Giant pandas are solitary animals and have adapted to leave chemical signals to other pandas alerting them of their presence and a highly acute sense of smell to pick up on these signals. They can be aggressive when they encounter one another, with the exception of mating. Males will use their keen sense of smell to seek out sexually mature females during mating season. A single infant is born after a five month gestation period. There are incidents of twins, but only one will ever survive.
Giant pandas have a life expectancy between 14-20 years in the wild. They are able to live up to 35 years in captivity.
Giant pandas are omnivores but their primary source of food is bamboo, which they eat continuously for nearly half of every day. They are able to consume nearly 30 pounds of bamboo during this period; since it is largely void of nutrients, a substantial amount needs to be eaten in order for the giant panda to survive. They also occasionally eat rodents, fish, insects and birds.
There are an estimated 1,900 giant panda individuals remaining in the world today.

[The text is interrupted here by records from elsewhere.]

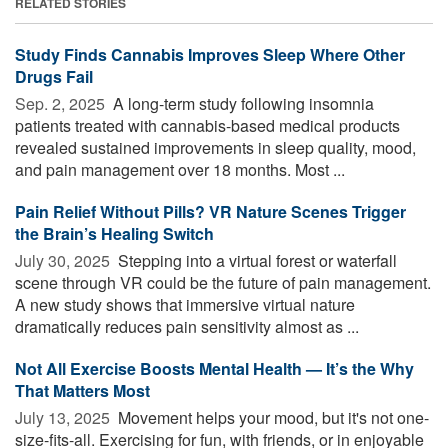
RELATED STORIES
Study Finds Cannabis Improves Sleep Where Other
Drugs Fail
Sep. 2, 2025 
A long-term study following insomnia
patients treated with cannabis-based medical products
revealed sustained improvements in sleep quality, mood,
and pain management over 18 months. Most ...
Pain Relief Without Pills? VR Nature Scenes Trigger
the Brain’s Healing Switch
July 30, 2025 
Stepping into a virtual forest or waterfall
scene through VR could be the future of pain management.
A new study shows that immersive virtual nature
dramatically reduces pain sensitivity almost as ...
Not All Exercise Boosts Mental Health — It’s the Why
That Matters Most
July 13, 2025 
Movement helps your mood, but it's not one-
size-fits-all. Exercising for fun, with friends, or in enjoyable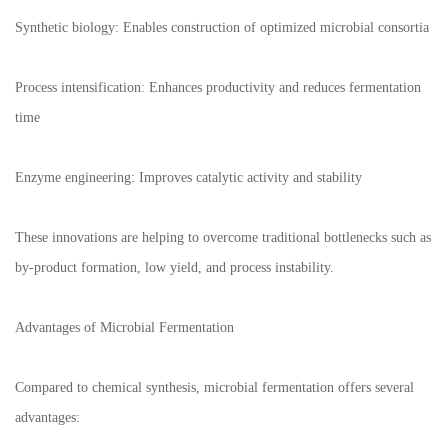
Synthetic biology: Enables construction of optimized microbial consortia
Process intensification: Enhances productivity and reduces fermentation
time
Enzyme engineering: Improves catalytic activity and stability
These innovations are helping to overcome traditional bottlenecks such as
by-product formation, low yield, and process instability.
Advantages of Microbial Fermentation
Compared to chemical synthesis, microbial fermentation offers several
advantages: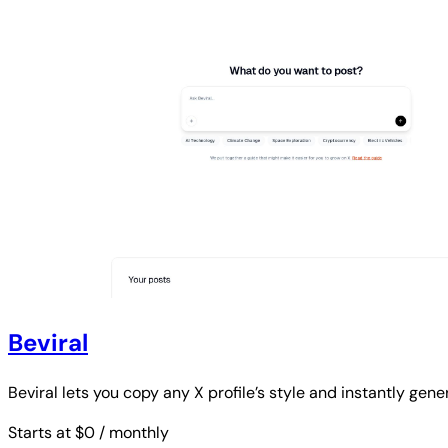
Beviral
Beviral lets you copy any X profile’s style and instantly gen
Starts at $0
/ monthly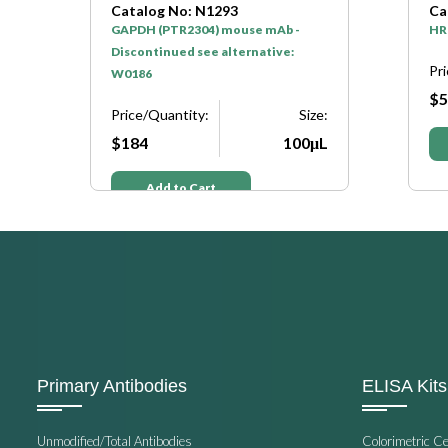
Catalog No: N1293
Catalog N
GAPDH (PTR2304) mouse mAb -
HRP* Goat 
Discontinued see alternative:
Price/Quan
W0186
$50
Price/Quantity:
Size:
$184
100μL
Add t
Add to Cart
Primary Antibodies
ELISA Kits
Unmodified/Total Antibodies
Colorimetric C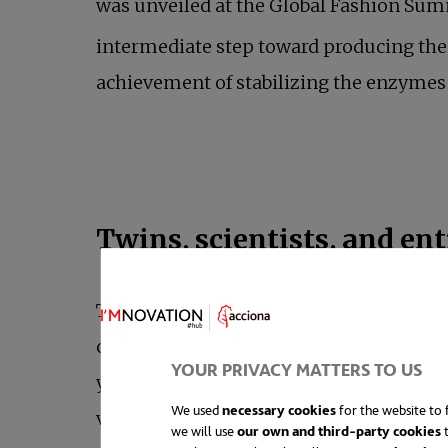
was unveiled at the Global Fashion Su
intermediate step toward producing the 
achievement of stabilizing the enzymes i
Twins, scientists, and en
The startup responsible for this projec
careers in the U.S. Both hailing from Sil
YOUR PRIVACY MATTERS TO US
young age, starting at fifteen. Recogniz
We used
necessary cookies
for the website to f
vision, they established their company i
we will use
our own and third-party cookies
t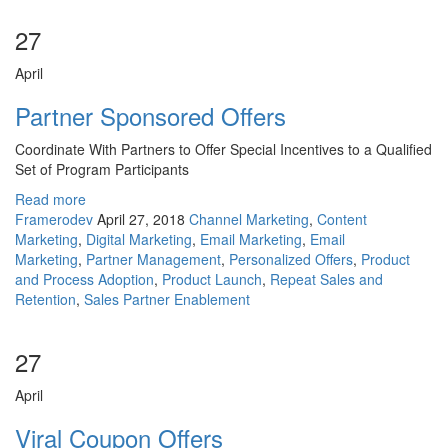
27
April
Partner Sponsored Offers
Coordinate With Partners to Offer Special Incentives to a Qualified
Set of Program Participants
Read more
Framerodev
April 27, 2018
Channel Marketing
,
Content
Marketing
,
Digital Marketing
,
Email Marketing
,
Email
Marketing
,
Partner Management
,
Personalized Offers
,
Product
and Process Adoption
,
Product Launch
,
Repeat Sales and
Retention
,
Sales Partner Enablement
27
April
Viral Coupon Offers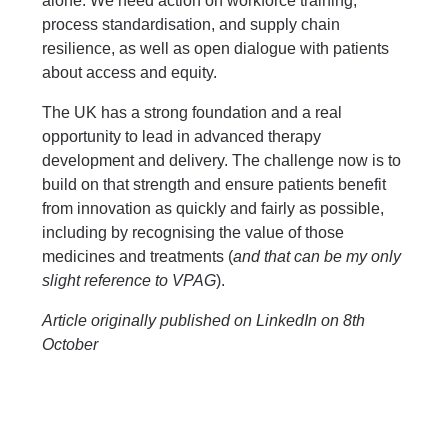
alone. We need action on workforce training,
process standardisation, and supply chain
resilience, as well as open dialogue with patients
about access and equity.
The UK has a strong foundation and a real
opportunity to lead in advanced therapy
development and delivery. The challenge now is to
build on that strength and ensure patients benefit
from innovation as quickly and fairly as possible,
including by recognising the value of those
medicines and treatments (
and that can be my only
slight reference to VPAG
).
Article originally published on LinkedIn on 8th
October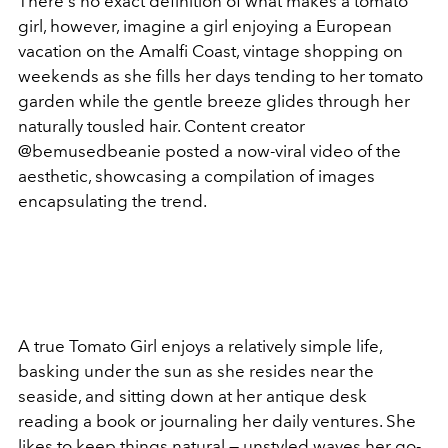
There's no exact definition of what makes a tomato
girl, however, imagine a girl enjoying a European
vacation on the Amalfi Coast, vintage shopping on
weekends as she fills her days tending to her tomato
garden while the gentle breeze glides through her
naturally tousled hair. Content creator
@bemusedbeanie posted a now-viral video of the
aesthetic, showcasing a compilation of images
encapsulating the trend.
A true Tomato Girl enjoys a relatively simple life,
basking under the sun as she resides near the
seaside, and sitting down at her antique desk
reading a book or journaling her daily ventures. She
likes to keep things natural — unstyled waves her go-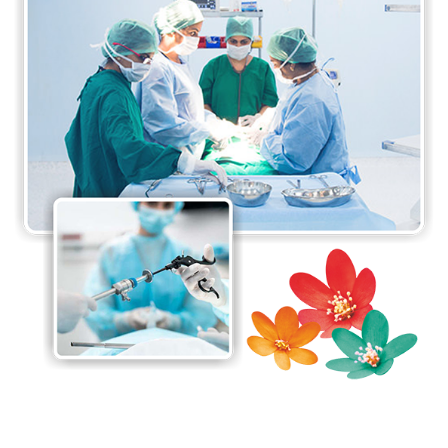
and minimally invasive surgical procedures
available. The surgeons at the department are
proficient in performing a wide range of surgical
procedures, from routine surgeries to complex
procedures requiring specialised expertise. The Da-
Vinci Surgical System at the department is one of
its major highlights. It is minimally invasive and
provides enormous benefits to patients.
The department believes in a patient-centred
approach to care, taking care of the needs and
preferences of each individual patient to ensure the
best possible care. The department also
collaborates with other specialities, including
anaesthesia, radiology, and oncology, to provide
comprehensive care to all patients.
The Department of General and Laparoscopic
Surgery is committed to providing high-quality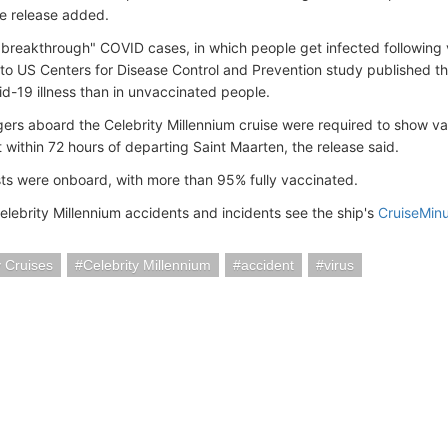
he release added.
"breakthrough" COVID cases, in which people get infected following 
to US Centers for Disease Control and Prevention study published thi
id-19 illness than in unvaccinated people.
gers aboard the Celebrity Millennium cruise were required to show v
 within 72 hours of departing Saint Maarten, the release said.
s were onboard, with more than 95% fully vaccinated.
elebrity Millennium accidents and incidents see the ship's
CruiseMin
y Cruises
Celebrity Millennium
accident
virus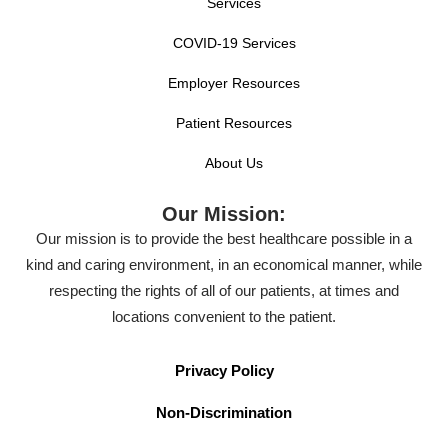
Services
COVID-19 Services
Employer Resources
Patient Resources
About Us
Our Mission:
Our mission is to provide the best healthcare possible in a
kind and caring environment, in an economical manner, while
respecting the rights of all of our patients, at times and
locations convenient to the patient.
Privacy Policy
Non-Discrimination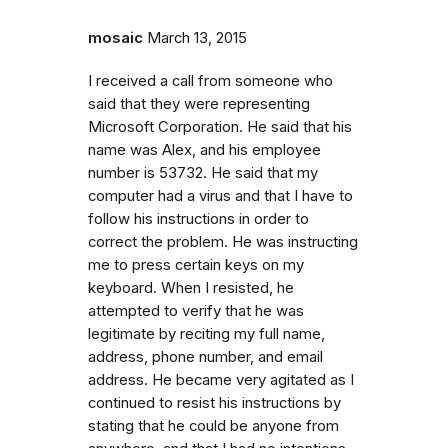
mosaic
March 13, 2015
I received a call from someone who
said that they were representing
Microsoft Corporation. He said that his
name was Alex, and his employee
number is 53732. He said that my
computer had a virus and that I have to
follow his instructions in order to
correct the problem. He was instructing
me to press certain keys on my
keyboard. When I resisted, he
attempted to verify that he was
legitimate by reciting my full name,
address, phone number, and email
address. He became very agitated as I
continued to resist his instructions by
stating that he could be anyone from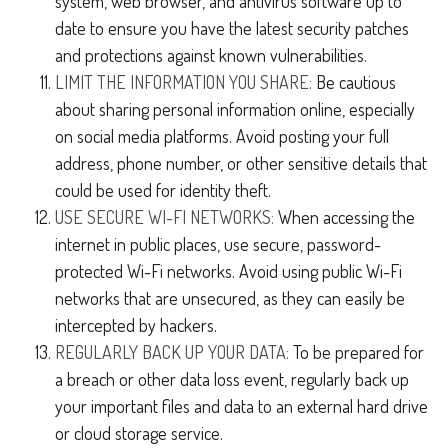
system, web browser, and antivirus software up to
date to ensure you have the latest security patches
and protections against known vulnerabilities.
LIMIT THE INFORMATION YOU SHARE:
Be cautious
about sharing personal information online, especially
on social media platforms. Avoid posting your full
address, phone number, or other sensitive details that
could be used for identity theft.
USE SECURE WI-FI NETWORKS:
When accessing the
internet in public places, use secure, password-
protected Wi-Fi networks. Avoid using public Wi-Fi
networks that are unsecured, as they can easily be
intercepted by hackers.
REGULARLY BACK UP YOUR DATA:
To be prepared for
a breach or other data loss event, regularly back up
your important files and data to an external hard drive
or cloud storage service.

The Chinese word for giant panda translates to “large bear-cat”. Baby pandas are white, developing their black and white coloring later on in their youth. They are the most vocal bear, using a large range of vocalizations to communicate with one another.
Why are they Endangered?
Habitat loss and fragmentation are the most immediate threats to the remaining wild giant panda population. Being isolated into smaller groups leaves the panda vulnerable to a lack of genetic diversity, which can result in disease. Climate change could potentially result in a catastrophic decrease in the quantity of bamboo which would provide disastrous to the viability of the species in the wild.